For Reno, this feeling of trust immediately took over. He returned to BraveHearts a couple months later to train Booyah. Everyone said the horse was a lost cause, including the Bureau of Land Management, which called him untouchable.

“I knew training [Booyah], he would have to trust me,” Reno said. “Even if I couldn’t pinpoint it, I knew I was feeling better. I wasn’t living in the past so much, thinking about all the terrible things.”

As of October 2016, Reno had been sober for six months. He’s off 10 of the 12 prescriptions. He spends one week per month at home in Texas, but he’s at BraveHearts the rest of his time, working with horses five to six days per week.

“It’s brought me back from the dead,” Reno said. “Any kind of life I was living— and I see a lot of vets living this life—it’s a hell of a way to live. You’re just trying to survive.”

There are many purposes to the practice of working with a wild horse, but mindfulness is key to success in the pen. Horses teach you to be humble and respectful, Reno said. They teach you about relationships and interacting with people. They give you a purpose.

“Horses read intent,” Hill-McQueeney said. “If you are anxious, the horse knows it. They don’t just feel anxiety; they become that anxiety. In order for the veteran to get the horse to change, they have to change.”

With mustangs, veterans work on changing the way they breathe. They learn how to stay mentally present and adjust their body language.

“The horse is a total reflection of who that person is,” Hill-McQueeney said. “Veterans want to change because they want to help the horse.” She describes the transformation as “instant.”

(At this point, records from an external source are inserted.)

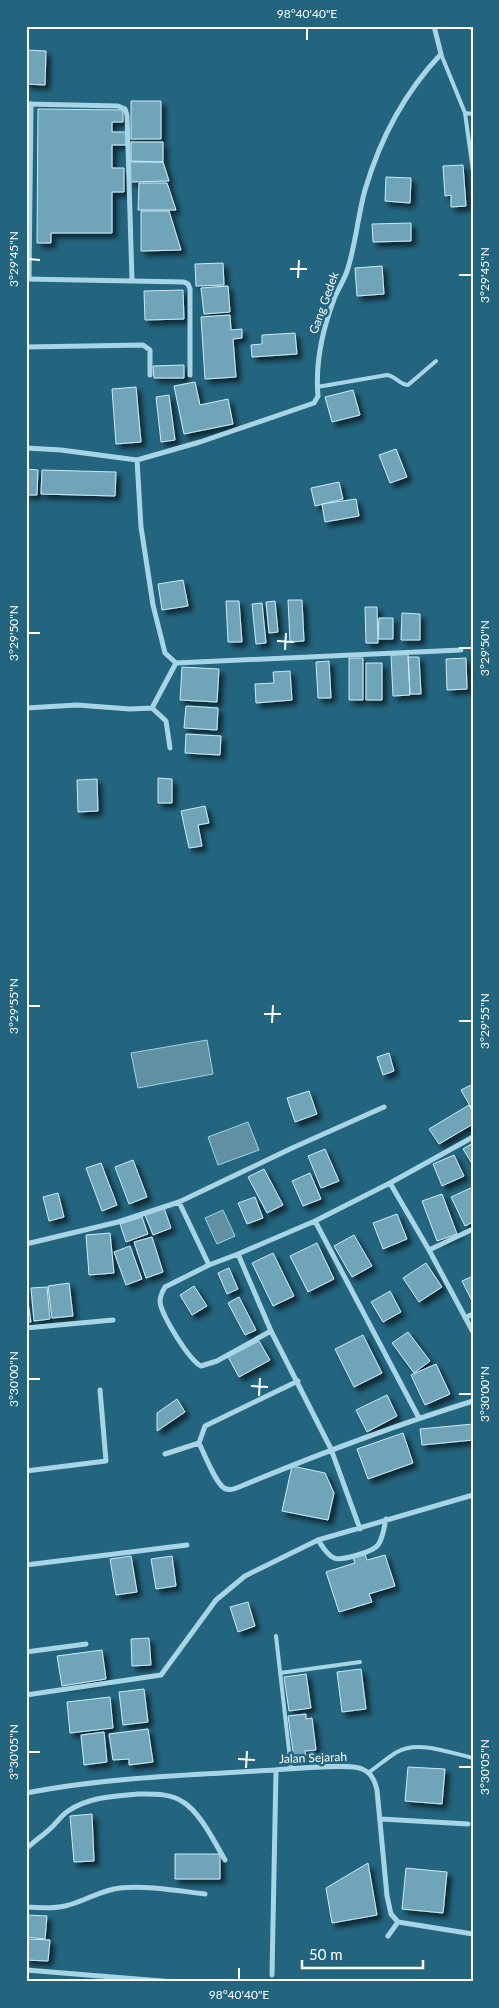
<svg xmlns="http://www.w3.org/2000/svg" width="499" height="2008" font-family="Lato,sans-serif">
<style>
.water{fill:#6190a2;stroke:#9cd4e7}
.building{fill:#70a5b9;stroke:#cbeaf5;filter:url(#shadow)}
.lines{fill:none;stroke-linecap:round;stroke-linejoin:round}
.service{stroke:#a8d5e6;stroke-width:4}
.minor{stroke:#a8d5e6;stroke-width:5}
.ticks{fill:none;stroke:#fff;stroke-width:2}
.labels{text-anchor:middle;stroke-width:5;stroke-linejoin:round;paint-order:stroke}
.street-label{font-size:12px;fill:#fff;stroke:#23647e}
.neatline{fill:none;stroke:#fff;stroke-width:2}
.ticks-label{font-size:12px;text-anchor:middle;fill:#fff}
</style>
<defs>
<filter id="shadow"><feDropShadow dx="4.5" dy="4.5" stdDeviation="2.5" flood-color="#0009"/></filter>
</defs>
<rect width="100%" height="100%" fill="#23647e"/>
<!-- water -->
<path class="water" d="M207 1040 213 1074 138 1088 131 1053Z
M248 1122 259 1150 218 1165 208 1137Z
M223 1210 235 1236 217 1244 205 1218Z"/>
<!-- building -->
<path class="building" d="M26 50 46 51 45 85 26 84Z
M131 101H161V139H131Z
M38 109 123 110V122H112V132H126V145H112V168H124V192H112V233H51V243H37Z
M131 142H163V162L131 161Z
M129 162H163L169 181 130 182Z
M463 165 466 206 451 207V195L445 196 443 166Z
M386 177 411 178 410 203 385 201Z
M139 183H167L176 210H138Z
M141 211H169L181 250 141 251Z
M411 223V241L373 242 372 224Z
M223 263 224 285 196 286 195 264Z
M382 266 384 294 357 296 355 268Z
M228 286 230 312 204 314 201 288Z
M183 290 184 319 145 320 144 291Z
M230 315 231 330 242 329V338L233 339 236 377 205 379 201 317Z
M295 333 297 354 252 357 251 345 262 344V335Z
M184 365V378H154L153 366Z
M195 382 200 405 228 399 233 424 184 434 174 386Z
M136 387 141 442 116 444 112 389Z
M353 390 360 415 332 422 325 397Z
M169 395 175 440 161 442 156 397Z
M396 449 407 477 390 483 379 455Z
M26 469 38 470 37 495H26Z
M42 470 116 472 115 496 41 494Z
M339 482 343 499 315 506 311 488Z
M356 499 359 516 325 522 322 504Z
M183 580 188 606 162 610 158 584Z
M288 600H302L304 641 290 642Z
M226 601H239L242 642H228Z
M275 601 278 632 269 633 266 602Z
M262 603 266 643 256 644 252 604Z
M365 607H377L378 643H366Z
M402 613 420 614V640H401Z
M379 618H393V639H378Z
M408 654 410 695 393 696 391 655Z
M408 657H419L421 694H410Z
M349 658H363V700H349Z
M466 658 467 689 447 690 446 659Z
M329 661 331 698H318L316 662Z
M366 663H382V700H366Z
M182 667 219 669 217 702 180 700Z
M290 671 292 700 256 703 255 684 274 683 273 672Z
M186 706 218 708 217 730 184 728Z
M186 734 221 736 220 755 185 753Z
M158 778 172 779V803H158Z
M97 779 98 811 78 812 77 780Z
M205 806 209 823 198 825 202 846 189 848 181 811Z
M389 1053 394 1071 383 1075 377 1057Z
M473 1084V1111L461 1090Z
M309 1091 317 1114 295 1122 287 1098Z
M469 1105 473 1112V1124L439 1144 429 1129Z
M473 1143V1165L463 1149Z
M325 1149 339 1181 321 1188 308 1156Z
M454 1155 464 1176 442 1186 433 1164Z
M133 1160 147 1197 129 1204 115 1167Z
M101 1163 117 1205 102 1211 86 1168Z
M264 1169 283 1205 267 1213 248 1177Z
M310 1173 321 1199 303 1206 292 1181Z
M473 1187V1222L465 1226 451 1197Z
M58 1193 64 1217 49 1221 43 1197Z
M442 1194 457 1234 437 1241 422 1201Z
M255 1197 263 1218 247 1224 238 1203Z
M164 1208 171 1228 153 1235 145 1215Z
M397 1214 407 1239 383 1249 373 1223Z
M142 1217 148 1234 126 1242 120 1224Z
M110 1233 114 1273 89 1275 86 1235Z
M354 1235 372 1266 352 1277 334 1246Z
M152 1237 163 1272 146 1278 134 1242Z
M317 1243 334 1279 308 1292 290 1256Z
M130 1246 142 1279 126 1285 114 1252Z
M273 1253 294 1296 273 1306 252 1263Z
M426 1263 442 1287 419 1302 403 1278Z
M229 1268 238 1289 227 1294 218 1273Z
M473 1276V1303L462 1281Z
M69 1283 73 1316 52 1318 48 1286Z
M194 1286 207 1306 192 1315 180 1295Z
M47 1287 50 1319 34 1321 31 1288Z
M26 1290 31 1322H26Z
M390 1291 401 1312 383 1322 371 1302Z
M239 1297 256 1330 245 1335 228 1303Z
M408 1332 430 1361 414 1373 392 1343Z
M363 1335 382 1373 354 1387 335 1349Z
M259 1341 270 1360 239 1377 228 1357Z
M436 1364 450 1394 425 1405 411 1375Z
M387 1395 397 1416 367 1432 356 1410Z
M177 1399 185 1412 157 1431V1413Z
M473 1424V1440L422 1445 420 1429Z
M403 1433 413 1463 368 1479 357 1449Z
M292 1466 325 1473 334 1493 328 1520 282 1511Z
M365 1554 367 1560 385 1555 395 1586 369 1594 372 1602 339 1612 326 1572 355 1563 353 1558Z
M131 1556 137 1592 116 1595 110 1559Z
M172 1556 176 1586 156 1589 151 1559Z
M248 1602 255 1626 238 1632 230 1607Z
M149 1638 151 1665 132 1666 131 1639Z
M102 1650 106 1679 62 1686 57 1656Z
M361 1669 366 1709 342 1712 337 1672Z
M306 1674 311 1708 289 1711 284 1677Z
M144 1689 148 1722 123 1725 119 1692Z
M110 1697 113 1728 70 1733 67 1702Z
M306 1714V1719L312 1718 316 1750 305 1751 306 1756 294 1758 288 1716Z
M148 1729 153 1762 129 1765V1759L113 1760 109 1734Z
M104 1732 107 1762 84 1765 81 1735Z
M408 1767 445 1769 442 1804 405 1801Z
M92 1814 94 1861 74 1862 70 1816Z
M175 1854H220V1879H175Z
M368 1863 377 1915 332 1923 326 1888Z
M406 1868 447 1872 443 1913 402 1909Z
M26 1915 47 1916 45 1939 26 1937Z
M26 1939 50 1940 48 1961 26 1960Z"/>
<g class="lines">
<!-- service -->
<path class="service" d="M465 26 473 28
M441 54 465 113 473 114
M465 113 473 171
M317 387 387 375C396 376 400 385 408 385L436 361
M276 1636 291 1768
M280 1673 360 1662
M368 1773C378 1766 387 1758 397 1752 419 1740 450 1753 473 1758"/>
<!-- minor -->
<path class="minor" d="M26 104 118 106 125 109 127 115 132 280
M26 279 184 282 188 284 190 289V375
M29 279 31 104
M26 347 143 345 150 350V375
M26 448 61 450 137 460 200 442 314 403 318 396C315 362 322 331 334 299 338 289 345 279 348 268 356 242 358 215 365 190 380 139 405 92 441 54L434 26
M137 460 141 527 153 605 165 653 176 663 461 650
M26 708 77 705 130 709 152 708 176 663
M152 708 166 721 170 748
M390 1183 473 1137
M179 1202 209 1265
M315 1221 419 1418
M26 1244 118 1222 179 1202 290 1149 384 1107
M429 1250 473 1229
M238 1254 209 1265 165 1287C162 1292 160 1297 160 1302 162 1316 189 1360 201 1366L217 1361 271 1331
M465 1318 473 1314
M26 1328 113 1320
M298 1381 205 1426 199 1443C204 1453 215 1482 224 1488 229 1491 234 1489 239 1487 316 1455 393 1426 473 1401
M165 1454 199 1443
M26 1471 106 1461 100 1390
M360 1529 331 1449 271 1331 238 1254 315 1221 390 1183 429 1250 473 1332
M318 1540C322 1546 327 1555 334 1558 341 1561 373 1552 378 1545 383 1538 384 1528 386 1519
M26 1565 187 1545
M26 1652 86 1644
M26 1695 161 1675 216 1600 245 1576 318 1540 473 1495
M26 1793C108 1777 192 1775 275 1770 292 1769 350 1763 362 1769 371 1772 375 1781 377 1790L387 1896 391 1914 398 1922 473 1934
M381 1819 468 1824
M26 1849C34 1841 44 1835 52 1827 58 1821 62 1815 68 1811 89 1797 114 1796 138 1794 153 1794 170 1793 183 1802 200 1812 215 1843 225 1860
M26 1907C39 1908 52 1909 65 1906 84 1902 100 1890 120 1888 146 1885 179 1891 205 1894
M388 1936 398 1922
M26 1970 174 1982
M272 1975 276 1770"/>
</g>
<!-- ticks -->
<path class="ticks" d="M307 40V28M28 259 40 260M290 269H307M459 275H472M298 278 299 260M28 633H40M277 641 294 642M459 648H472M285 650 286 633M28 1006H40M264 1014H281M459 1021H472M272 1023 273 1005M28 1379H40M251 1386 268 1387M459 1394H472M259 1396 260 1378M28 1752H40M238 1759 255 1760M459 1767H472M246 1768 247 1751M239 1980V1968"/>
<g class="labels">
<!-- street labels -->
<g class="street-label">
<text transform="translate(324 303) rotate(-70)" y="4">Gang Gedek</text>
<text transform="translate(313 1758) rotate(-2)" y="4">Jalan Sejarah</text>
</g>
</g>
<!-- border -->
<rect width="499" height="2008" fill="none" stroke="#23647e" stroke-width="55"/>
<!-- scale -->
<path d="M302 1960v8h121v-8" fill="none" stroke="#ffffff" stroke-width="2.5"/>
<text x="309" y="1960" font-size="15" fill="#ffffff" stroke="#23647e" stroke-width="4" paint-order="stroke">50 m</text>
<rect x="28" y="28" width="444" height="1952" class="neatline"/>
<g class="ticks-label">
<text x="307" y="18">98°40'40"E</text>
<text transform="translate(14 259) rotate(-90)" y="4">3°29'45"N</text>
<text transform="translate(485 275) rotate(-90)" y="4">3°29'45"N</text>
<text transform="translate(14 633) rotate(-90)" y="4">3°29'50"N</text>
<text transform="translate(485 648) rotate(-90)" y="4">3°29'50"N</text>
<text transform="translate(14 1006) rotate(-90)" y="4">3°29'55"N</text>
<text transform="translate(485 1021) rotate(-90)" y="4">3°29'55"N</text>
<text transform="translate(14 1379) rotate(-90)" y="4">3°30'00"N</text>
<text transform="translate(485 1394) rotate(-90)" y="4">3°30'00"N</text>
<text transform="translate(14 1752) rotate(-90)" y="4">3°30'05"N</text>
<text transform="translate(485 1767) rotate(-90)" y="4">3°30'05"N</text>
<text x="239" y="1999">98°40'40"E</text>
</g>
</svg>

“It’s something very sacred,” Hill- McQueeney said. “It’s a very intense, telling moment. It takes bravery to go in there. That’s the litmus test; that horse is a lie detector.”


In a recent display of the program’s power, 11 BraveHearts veterans traveled from Illinois to Cheyenne, Wyo., to take part in Cheyenne Frontier Days, a weeklong rodeo festival held each year at the end of July. This year, the participants, including Reno, gentled 22 mustangs over the course of 10 days.

A cannon announces the start of each grand entry for the Cheyenne Frontier Days rodeo. Reno said the horses were shifting and spinning, startled by the sudden noise.

“I looked down and thought, ‘Shit, this is going to be bad,’ and just balled up on top of my horse,” Reno said. “It brought me back there. But the horse didn’t budge one bit. He knew he had to be my rock.”

For the duration of the week, Reno and others rode in parades and grand entries, as well as spoke before crowds of thousands.

“I got up and talked without hesitation,” Reno said. “That never would have happened in a million years. I wasn’t even nervous. [BraveHearts] has just really given me my strength back. I have the courage I had before the military, but with wisdom now.”

Equine therapy has given veterans a chance to rebuild themselves.

“Men have tamed the world on horseback,” Reno said. “It’s really a special thing to work with God’s creatures like that. The lessons transcend the round pen. God wants me to live. My family wants me to live. The people who care about me want me to live. I learned all of that from a horse.”